Gurewitz parted ways with the band shortly before the release of 1994 album Stranger Than Fiction, Bad Religion’s first gold record. Featuring hits including the title track, “Infected” and “21st Century (Digital Boy)” (a re-recorded track from a previous album), Stranger Than Fiction was proved to be Bad Religion’s entry into the Billboard 200 charts.

“By the time we put out Stranger Than Fiction in ’94,” Gurewitz, who left to run Epitaph Records told Spin in January of last year, “we were playing big, sprawling anthems. We had a gold record. We had a radio hit or two. And that’s allowed. Groups and artists need to evolve, and that was also really exciting, but that’s not who we are, and that’s not what we were ever aiming for. All we ever wanted to be was an L.A. hardcore band.”

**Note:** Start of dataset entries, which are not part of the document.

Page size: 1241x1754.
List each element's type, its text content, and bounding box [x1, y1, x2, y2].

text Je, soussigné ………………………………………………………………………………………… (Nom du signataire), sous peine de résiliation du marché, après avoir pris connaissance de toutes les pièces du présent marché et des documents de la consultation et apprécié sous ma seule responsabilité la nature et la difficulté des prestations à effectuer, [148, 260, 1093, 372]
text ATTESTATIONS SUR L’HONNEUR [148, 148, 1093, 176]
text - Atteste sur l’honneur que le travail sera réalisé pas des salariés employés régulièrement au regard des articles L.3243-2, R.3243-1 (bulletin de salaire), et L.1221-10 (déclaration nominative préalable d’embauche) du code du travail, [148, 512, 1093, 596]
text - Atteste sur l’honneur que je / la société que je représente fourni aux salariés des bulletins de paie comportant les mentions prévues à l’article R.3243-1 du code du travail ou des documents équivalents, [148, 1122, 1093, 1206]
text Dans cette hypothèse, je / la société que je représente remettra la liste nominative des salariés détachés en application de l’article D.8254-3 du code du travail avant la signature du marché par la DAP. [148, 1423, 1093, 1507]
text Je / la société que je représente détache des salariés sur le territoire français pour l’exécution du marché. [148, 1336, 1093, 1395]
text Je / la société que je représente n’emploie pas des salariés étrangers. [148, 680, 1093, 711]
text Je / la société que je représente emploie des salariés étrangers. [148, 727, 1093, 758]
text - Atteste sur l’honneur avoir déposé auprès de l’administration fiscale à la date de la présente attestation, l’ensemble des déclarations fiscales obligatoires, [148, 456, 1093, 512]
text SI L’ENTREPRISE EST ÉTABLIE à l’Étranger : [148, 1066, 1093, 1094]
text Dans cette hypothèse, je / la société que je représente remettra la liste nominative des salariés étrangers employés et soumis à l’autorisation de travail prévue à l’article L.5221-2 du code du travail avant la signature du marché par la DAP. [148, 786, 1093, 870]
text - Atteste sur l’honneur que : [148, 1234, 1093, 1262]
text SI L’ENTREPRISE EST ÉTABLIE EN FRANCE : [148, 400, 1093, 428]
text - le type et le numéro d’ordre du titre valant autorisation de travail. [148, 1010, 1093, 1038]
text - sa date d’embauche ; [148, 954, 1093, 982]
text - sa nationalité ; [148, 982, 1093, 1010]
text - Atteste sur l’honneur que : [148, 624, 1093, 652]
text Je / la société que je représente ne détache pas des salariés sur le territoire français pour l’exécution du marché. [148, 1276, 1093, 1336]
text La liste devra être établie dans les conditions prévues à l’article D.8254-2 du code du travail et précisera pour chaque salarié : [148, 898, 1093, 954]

Gurewitz later returned for Bad Religion’s 2002 release entitled, The Process of Belief and has remained since “We were bitterly divided during the Stranger Than Fiction record and that’s when I quit the band,” he explained. “When we came back together, we’d [Graffin and Gurewitz] both grown as people.”

They went on to release three more albums; 2004’s The Empire Strikes First; 2007’s New Maps of Hell; The Dissent of Man in 2010 before True North in 2013. It has now become is the band’s highest charting album to date. Praised by critics as well, True North was seen as a return of the band to their true punk-rock core.

What: Bad Religion
When: Wednesday, February 5th, 9PM, doors open at 8PM.
Where: Circo Voador – Rua dos Arcos, S/N, Lapa
Entrance: R$90 – R$180, available here and at the Circo Voador box office.